Zbudziłem się dziś rano
Podszedłem do półki
Wziąłem w dłonie Księgę
Zajrzałem w jej karty.
Oczekiwałem żaru smoków
I strzał elfów, wielkich młotów,
Dzwonów, ognia, wody, krzyku,
Rycerzy z herbami, wampirów.
Lecz cisza mnie zastała
Przewracałem strony ciągle
Prosząc o historie, sny, uczucia
Błagając o ucieczkę z szarości.
Gdzie są czarodzieje i nimfy
Mordercy z tysiącem twarzy
Ogry, opętane zakonnice, ghule
Gotyckie twierdze i zombie?
Fantastyka w moich dłoniach
Zmarła, milcząc w nocy…
Już jej nie czułem, nie miałem
Tylko patrzyłem na puste słowa.
Podszedłem do lustra i oto Ja
Z brodą bez rysów chłopca
Dorosłem przez noc
I teraz Noblistów czytać każą.
Heh, czyli z deszczu pod rynnę… Tak to bywa ze skrajnościami.
Ale czyta się fajnie.
Pozdrawiam.
PS – to chyba trochę mi tu psuje estetykę…?
Ja bym zamiast chyba napisał być może.
Pozdrawiam, Feniks 103.
Witaj.
Przeciekawy wiersz, pełen smutku i tęsknoty za tym, co bezpowrotnie odeszło.

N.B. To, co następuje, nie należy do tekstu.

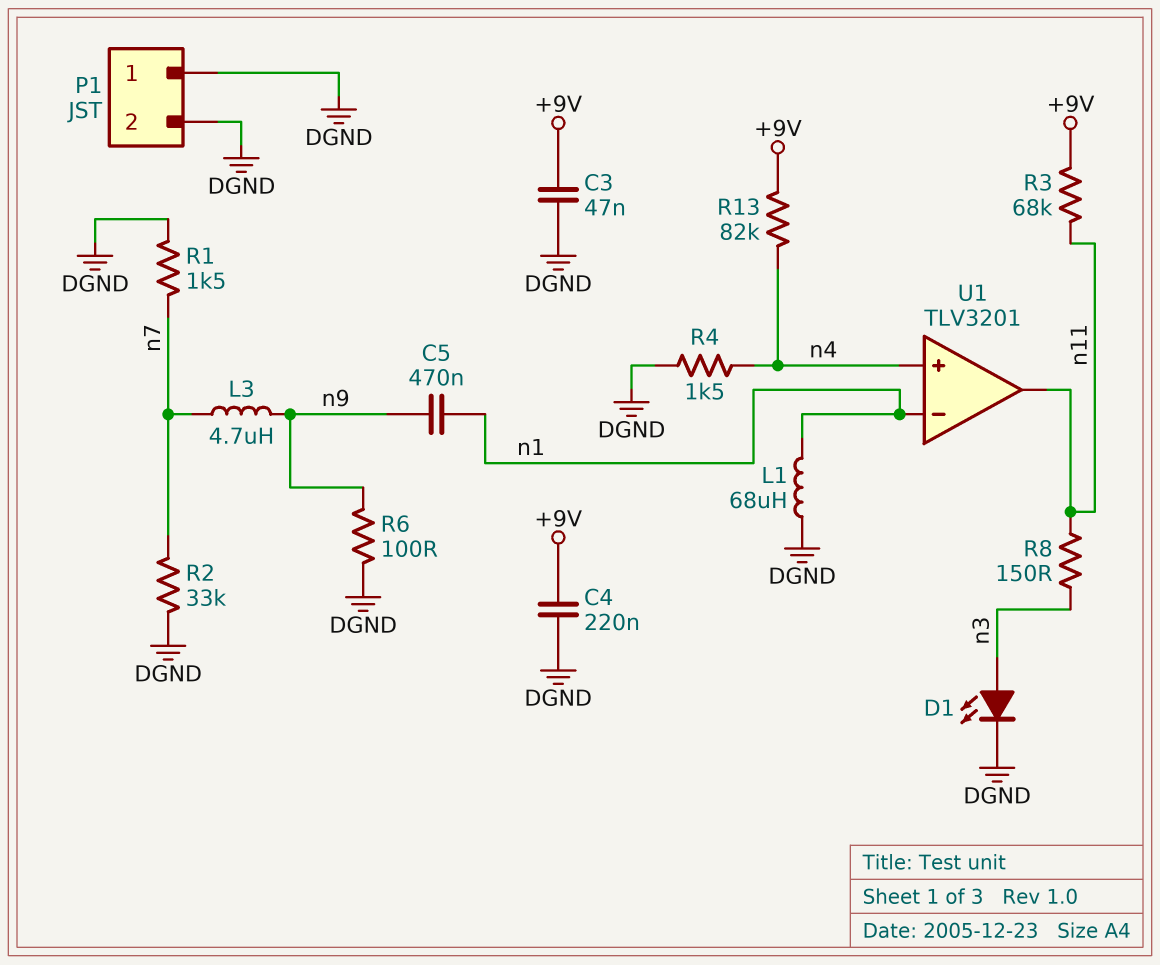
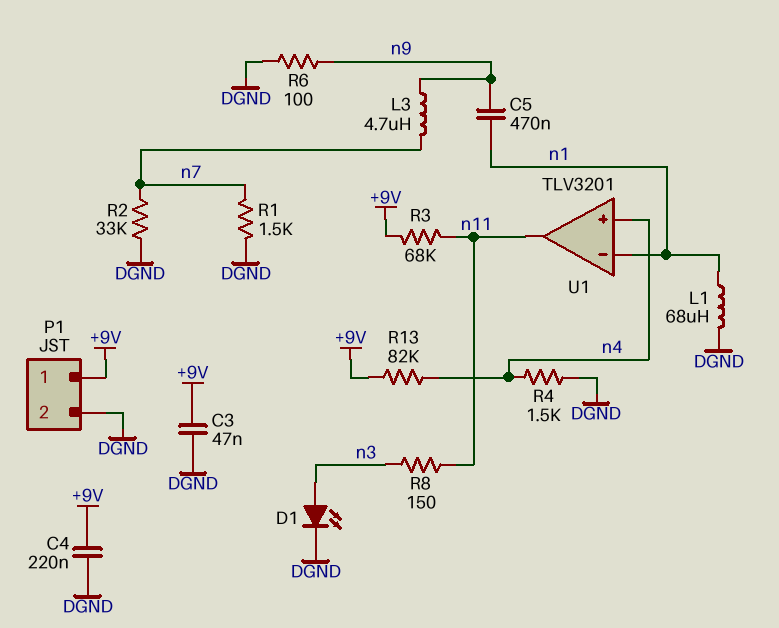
P1 pin 1: DGND -> +9V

Pozdrawiam serdecznie, klik. :)
Fajny wiersz! Zaciekawił mnie i nie wybijało mnie nic z rytmu, więc w odbiorze całkiem przyjemny utwór. W zakończeniu zastanowił mnie tylko ostatni wers, bo skoro bohater jest dorosły, to kto mu coś każe? Bardziej spodziewałabym się, że w dorosłym życiu coś bardziej wypada lub w ogóle zamienić końcówkę na pytanie: I co teraz czytać? Noblistów? → ale to tylko moje luźne przemyślenia (z tych bardzo luźnych) ;)
Pozdrawiam :D
Ojej, jak mi przykro;(
Może czytaj po kryjomu.
Ja, ucząc się do sesji, zawsze w tajemnicy czytałam Ojca chrzestnego;)
Uuuu, straszna rzecz się bohaterowi stała. Mam nadzieję, że to jest odwracalne. Może urlop, trochę radości?

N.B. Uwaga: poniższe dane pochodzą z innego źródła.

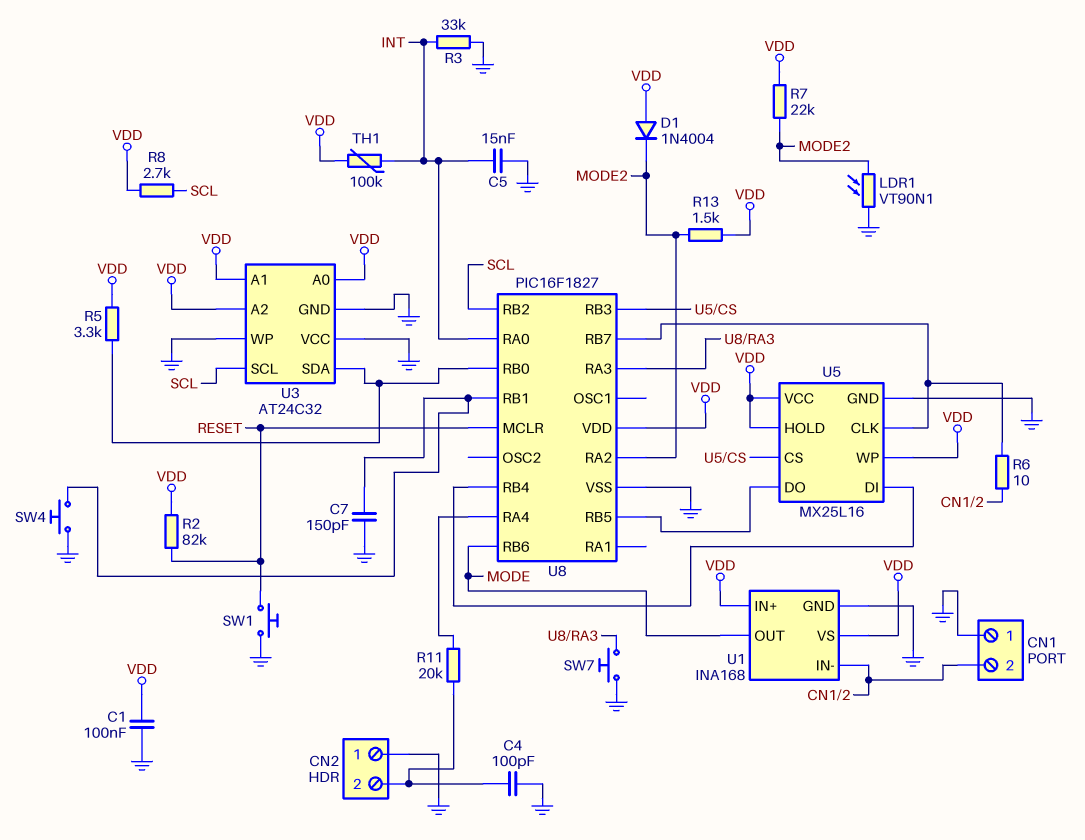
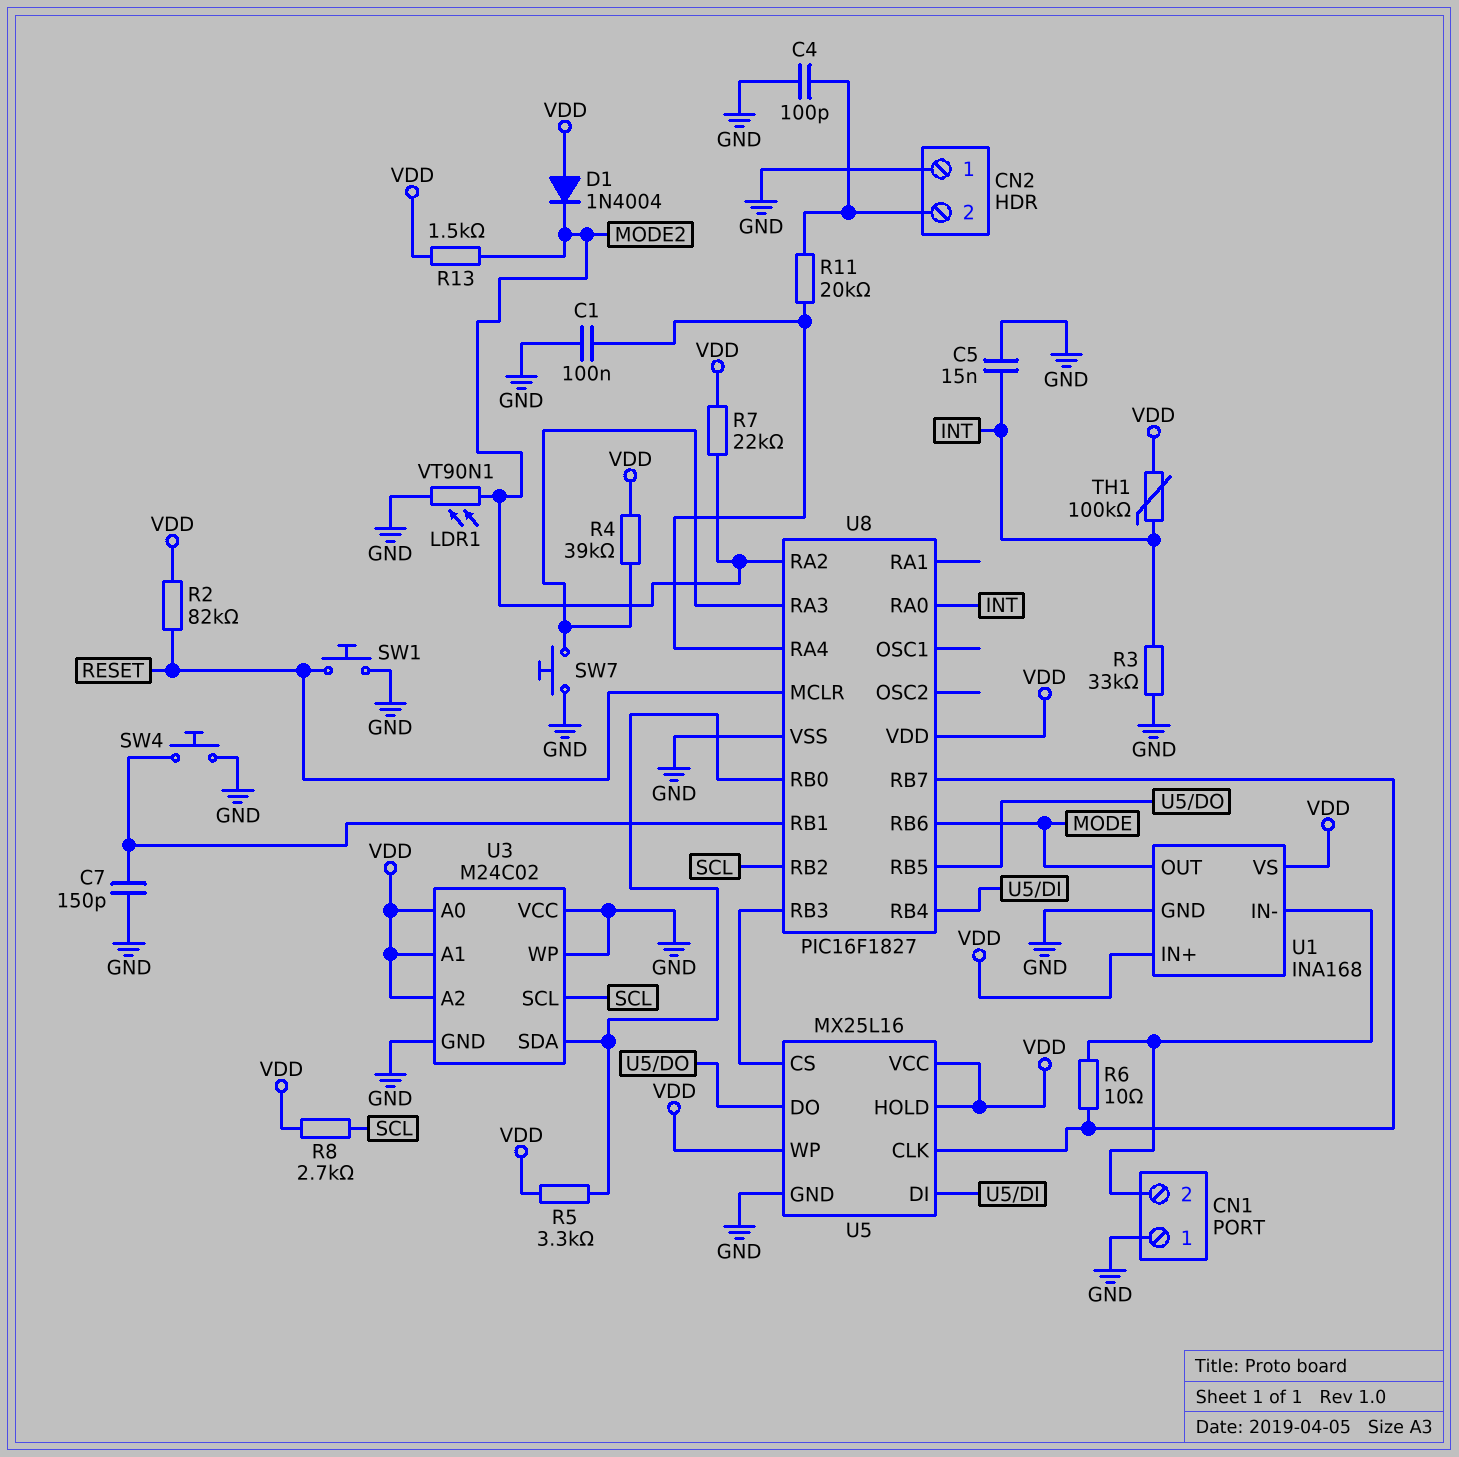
C1: 100nF (GND, VDD) -> 100nF (GND, U8/RA4)
R4: none -> 39k (U8/RA3, VDD)
U3: AT24C32 -> M24C02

Uuuu, straszna rzecz się bohaterowi stała. Mam nadzieję, że to jest odwracalne. Może urlop, trochę radości?
Ciekawy wiersz – i gdzieś w mojej biografii nastąpił też taki moment, gdy życie mnie zmogło, przytłoczyło, złamało i zdeptało i już najpiękniejszych nawet baśni czytać nie mogłem, bo jakże?
Po sobie samym wiem, że to poniekąd odwracalne. Uciekałem już nieraz od czytania fantastyki – przez wrażenie, że “wszystko już było” – ale czytając “Noblistów” – odkryłem, że to nie tylko fantastyczna bolączka – i po czasie, po dłuuuugim czasie – udało mi się przestawić maszynkę między uszami, by szukać w literaturze tego co znane.

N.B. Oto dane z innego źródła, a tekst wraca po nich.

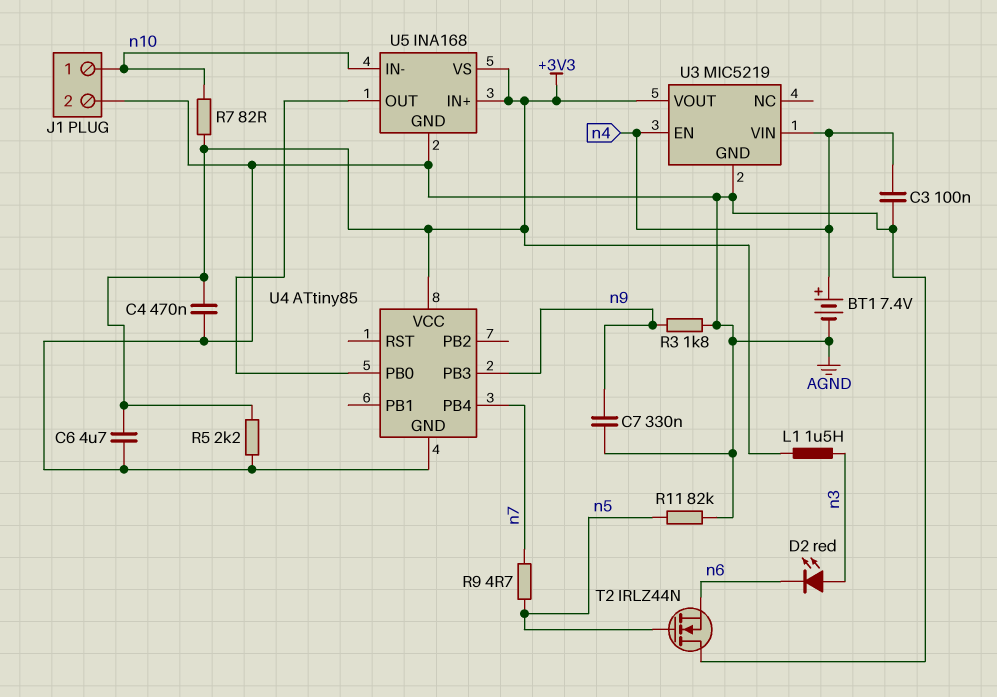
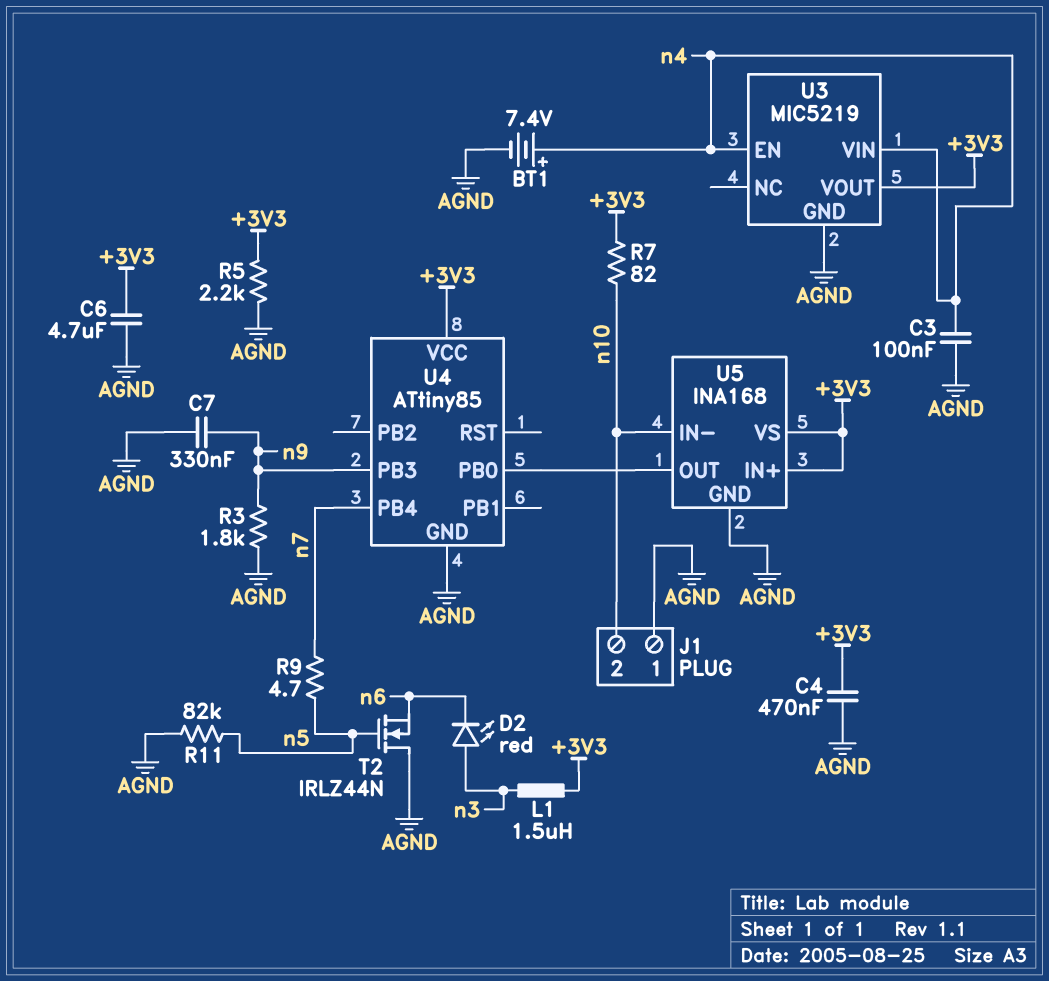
J1 pin 1: n10 -> AGND
J1 pin 2: AGND -> n10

Jest też inny powód takiej ucieczki – który też przychodzi z dorosłością (co słusznie pokazuje autor wiersza).
Nie pamiętam już kto kiedyś powiedział: “Jaki jest sens poezji po Auschwitz?” – i z pewnością jest tak, że nie trzeba przeżyć tego piekła na ziemi, wystarczy tysiąc dni cierpienia – by ostygł żar smoków i ucichł stuk młotów w kopalniach krasnoludów – ale tak poezja jak fantastyka potrafią przedrzeć się do serc zasypanych popiołem.
A jak się nie uda… to zawsze można spróbować obniżyć swoje oczekiwania względem tekstów, które się czyta (a raczej – względem wrażenia, jakie na nas wywierają) – bo przecież nic już nie uderzy w nas tak mocno, jak rzeczy, które robiliśmy po raz pierwszy, ale to przecież nie znaczy, że książka druga, setna czy tysięczna – jest nieważna.
Smutek straszny z tego bije i chyba każdy dorosły czytelnik jest w stanie się do tego tak czy inaczej odnieść. Ten wiersz celnie porusza wrażliwe struny, bo i można go rozumieć dwutorowo. Może przyjść na myśl odniesienie do zmagań z literaturą, ze stratą tej pierwszej świeżości, tego odkrywania – tutaj konkretnie fantastyki, pasji i niecierpliwości “a czym zaskoczą mnie tym razem?”. Druga płaszczyzna, ta bardziej bolesna, to po prostu życie. Ale więcej nie będę o tym pisał, bo mam akurat taki moment w życiu, że szkoda gadać. Tak czy siak, tekst bardzo do mnie dotarł.